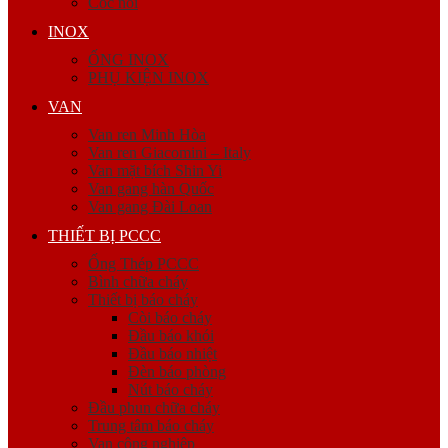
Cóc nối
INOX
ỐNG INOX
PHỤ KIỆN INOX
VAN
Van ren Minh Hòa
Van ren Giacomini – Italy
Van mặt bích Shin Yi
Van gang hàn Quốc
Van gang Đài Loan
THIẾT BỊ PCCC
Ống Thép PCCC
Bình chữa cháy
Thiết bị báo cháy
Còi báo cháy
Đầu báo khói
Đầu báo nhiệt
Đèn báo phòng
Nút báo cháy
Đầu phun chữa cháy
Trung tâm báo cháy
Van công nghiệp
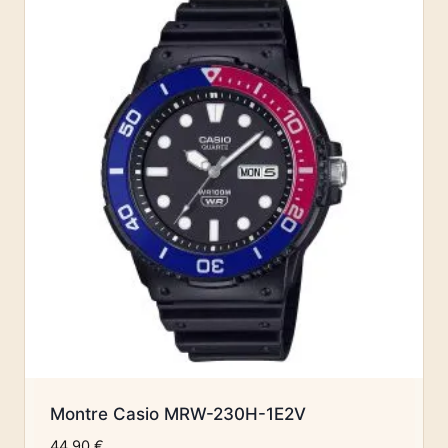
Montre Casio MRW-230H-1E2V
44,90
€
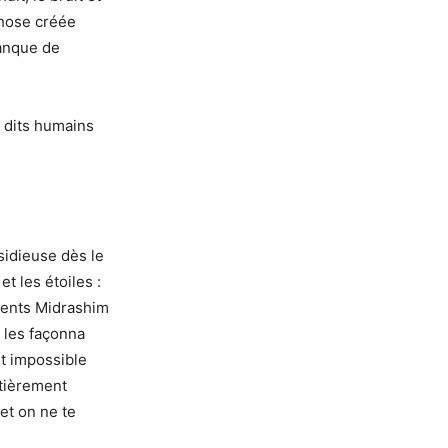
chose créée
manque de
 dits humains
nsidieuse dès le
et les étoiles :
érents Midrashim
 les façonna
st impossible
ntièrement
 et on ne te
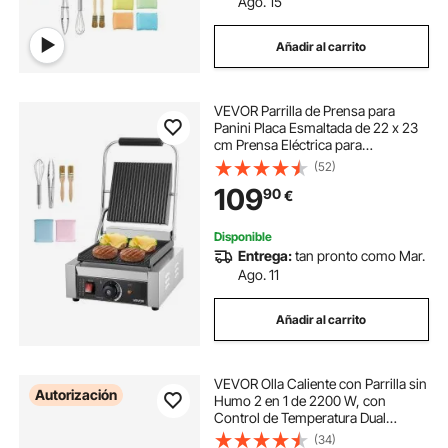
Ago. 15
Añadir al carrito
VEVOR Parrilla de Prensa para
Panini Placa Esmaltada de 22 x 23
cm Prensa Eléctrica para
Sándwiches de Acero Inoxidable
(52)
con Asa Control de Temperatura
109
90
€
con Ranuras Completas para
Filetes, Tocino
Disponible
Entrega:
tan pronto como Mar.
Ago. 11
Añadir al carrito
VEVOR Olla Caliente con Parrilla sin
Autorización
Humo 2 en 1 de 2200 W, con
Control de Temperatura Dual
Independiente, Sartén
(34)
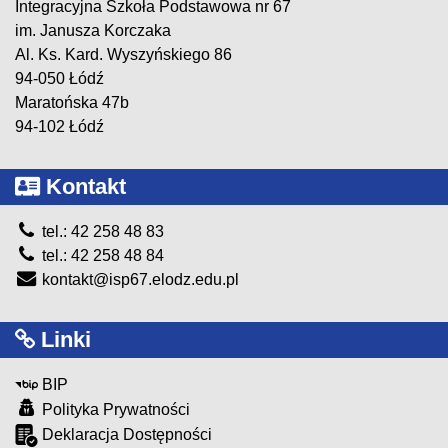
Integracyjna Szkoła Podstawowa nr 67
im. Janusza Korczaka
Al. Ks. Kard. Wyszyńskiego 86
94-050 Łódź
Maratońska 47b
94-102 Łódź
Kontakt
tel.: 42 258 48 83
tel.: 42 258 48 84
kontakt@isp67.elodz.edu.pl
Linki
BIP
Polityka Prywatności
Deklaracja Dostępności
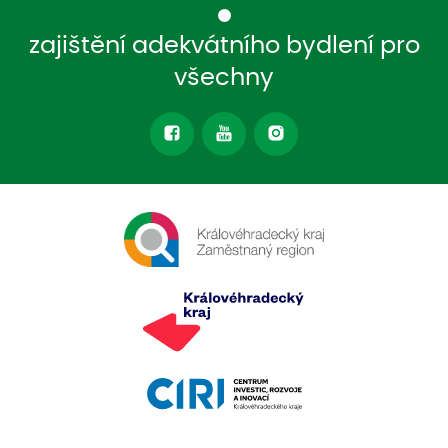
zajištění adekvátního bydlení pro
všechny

◇ ◇ ◇ ◇

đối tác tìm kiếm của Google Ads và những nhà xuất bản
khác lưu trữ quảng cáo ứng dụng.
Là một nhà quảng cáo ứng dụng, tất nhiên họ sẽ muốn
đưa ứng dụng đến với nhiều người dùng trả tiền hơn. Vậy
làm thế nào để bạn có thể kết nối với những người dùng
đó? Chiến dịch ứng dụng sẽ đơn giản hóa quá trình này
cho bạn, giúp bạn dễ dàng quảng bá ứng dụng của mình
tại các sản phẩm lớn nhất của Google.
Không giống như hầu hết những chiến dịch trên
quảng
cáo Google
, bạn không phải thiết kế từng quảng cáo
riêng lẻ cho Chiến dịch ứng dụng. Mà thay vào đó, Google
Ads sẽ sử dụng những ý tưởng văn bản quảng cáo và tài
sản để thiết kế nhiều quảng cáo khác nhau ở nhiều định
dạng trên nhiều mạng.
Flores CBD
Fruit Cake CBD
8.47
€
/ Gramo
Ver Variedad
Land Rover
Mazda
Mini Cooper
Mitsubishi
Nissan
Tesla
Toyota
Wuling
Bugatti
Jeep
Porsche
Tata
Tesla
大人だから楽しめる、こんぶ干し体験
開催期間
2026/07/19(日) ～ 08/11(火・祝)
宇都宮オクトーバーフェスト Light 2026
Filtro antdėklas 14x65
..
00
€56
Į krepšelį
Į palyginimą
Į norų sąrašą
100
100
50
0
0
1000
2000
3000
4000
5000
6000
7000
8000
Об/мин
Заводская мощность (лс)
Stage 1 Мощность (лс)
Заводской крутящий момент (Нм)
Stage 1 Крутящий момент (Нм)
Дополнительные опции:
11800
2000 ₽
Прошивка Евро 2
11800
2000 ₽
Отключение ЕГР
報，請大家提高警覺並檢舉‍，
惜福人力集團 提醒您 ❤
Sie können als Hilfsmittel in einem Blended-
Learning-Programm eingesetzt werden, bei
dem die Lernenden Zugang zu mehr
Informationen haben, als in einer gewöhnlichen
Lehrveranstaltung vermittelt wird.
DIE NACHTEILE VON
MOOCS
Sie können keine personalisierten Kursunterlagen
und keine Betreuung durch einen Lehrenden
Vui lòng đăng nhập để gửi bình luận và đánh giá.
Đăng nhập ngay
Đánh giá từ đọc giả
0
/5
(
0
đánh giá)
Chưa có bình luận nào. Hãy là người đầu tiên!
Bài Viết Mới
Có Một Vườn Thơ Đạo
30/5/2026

◇ ◇ ◇ ◇

* **INSTRUCTIONS FOR THE TASK**
If a line above holds the word "luận", copy it.

* **THE COMPLETED TASK**
Vui lòng đăng nhập để gửi bình luận và đánh giá.
Chưa có bình luận nào. Hãy là người đầu tiên!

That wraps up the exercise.